Parking passes to increase $9 per semester, $18 a year

By PAT BOWDEN Reporter

As part of a required maintenance and renewal guideline to better sustain roads and infrastructure through continuous improvement set by the Board of Regents, all parking passes will increase by nine dollars per semester starting Fall of 2015 – an overall increase of roughly $20 a year per pass.

This increase, requested by the Board of Regents, would carry two percent of all parking pass fees toward fixing and maintaining parking lots and roads throughout campus. However, the fee wasn’t as steep when the plan was originally set in place two years ago.

“Based on that evaluation [for fee increases], we came back to the Board and had a plan to have three years of nine dollars a year to get us caught up, which got approved,” said Director of Business Operations and Bookstore Derek Peterson. “We got instituted year one, and last year with the freeze [on tuition and all fees] we weren’t allowed to take that [next] increase.”

The extra money is planned on going toward crack and chip seals throughout the parking lots, while in the past the money went toward other maintenance costs such as the partial resurfacing of 16th Avenue.

“If it’s necessary to maintain the parking lots, it’s something we need to strive for, just like maintaining buildings there are maintenance costs to [maintaining] a parking lot,” said President of Students’ Association Caleb Finck. “The effects will be felt, but I know that there was a number of initiatives making sure we have good surfaces on the parking lots.”

And while some lots may need more attention than others, some students are contrastingly voicing their concerns about the quality of the lots that their vehicles stay in.

“Last year I got three flat tires from that [South East] lot from broken glass,” sophomore early childhood education major Maddy Tegethoff said. “[The blocked off SE lot entrances also] make the back roads a lot busier.”

A commuter or resident pass starting next semester would be priced at $155, which is a reasonable price once broken down, according to Peterson.

“I think all students know they need to have a permit, and once you start breaking it down you’re paying about 85 cents a day,” Peterson said. “The pay lot [on the other hand] continues to grow in use, we’re in the third year and students and community members have adapted to that quick in and out.”

While some students may not even notice the increase in passes, others may notice the increase not as subtlety. 

“It’s tough to say, my initial reaction is that students will see the increase and they might be mad, but some might say nine dollars isn’t a lot, but when you’re looking at small fees across the board, it adds up for students,” Finck said.

Parking Services is also addressing murmuring concerns about the commuter lots, such as not enough spots being available to commuters.

We’re going to start on the educational aspect of where the parking spaces are [in the commuter lots],” Peterson said. “We’re looking at some technology to allow real time parking availability by lot.”

The technology to improve parking is a proposed smart-phone app that would allow students to see real time open parking spots in the commuter lots. According to Peterson, the app would need to go through experimental stages first and is projected to launch at the start of 2016.

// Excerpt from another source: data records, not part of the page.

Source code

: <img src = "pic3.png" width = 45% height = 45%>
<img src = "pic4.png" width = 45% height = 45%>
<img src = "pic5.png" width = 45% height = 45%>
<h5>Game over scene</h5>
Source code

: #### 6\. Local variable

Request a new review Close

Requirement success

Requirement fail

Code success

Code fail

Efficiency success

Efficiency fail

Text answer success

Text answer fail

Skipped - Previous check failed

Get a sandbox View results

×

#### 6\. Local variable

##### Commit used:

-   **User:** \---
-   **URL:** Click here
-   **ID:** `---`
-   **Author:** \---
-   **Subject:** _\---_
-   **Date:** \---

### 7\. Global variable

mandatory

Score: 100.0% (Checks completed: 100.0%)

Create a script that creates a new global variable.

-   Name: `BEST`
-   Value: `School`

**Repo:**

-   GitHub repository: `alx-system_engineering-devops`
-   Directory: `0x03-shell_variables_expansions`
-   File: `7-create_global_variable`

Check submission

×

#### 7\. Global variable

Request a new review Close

“I think that would be nice in the southeast lot, because you have no idea what’s open,” Tegethoff said. “[And commuters] wouldn’t waste time going in a lot that’s completely full.”

According to Finck, the commuter lots serve the commuter population just fine – it’s just a matter of convenience that has seemingly caused a problem.

“I don’t know if there’s necessarily a shortage of spots, but maybe a shortage of where they would like it all the time, which is where the frustration is,” Finck said. “If you look at the commuter lots as a whole, it works out … students are always [just] looking for the close lot. If you plan out going to the one that doesn’t usually fill up, there are usually parking spaces available.”

Finck also believes that the pay lot in front of the Student Union has begun to solve the issue of convenient parking – not only with commuting students, but also for visitors to SDSU, as well.

“There are a lot of people that find frustration in the parking systems; I think the barrier that the parking lots put between us and the community coming onto campus. If folks are coming on to campus for anything on campus, parking becomes a little bit difficult,” Fink said.

With concerns currently facing parking services, they hope that some of the decisions made this semester will better impact the complex issues in the coming months.

“The pay lot is a step in the right direction, and it’s a low cost option that allows us to keep that functioning,” Finck said.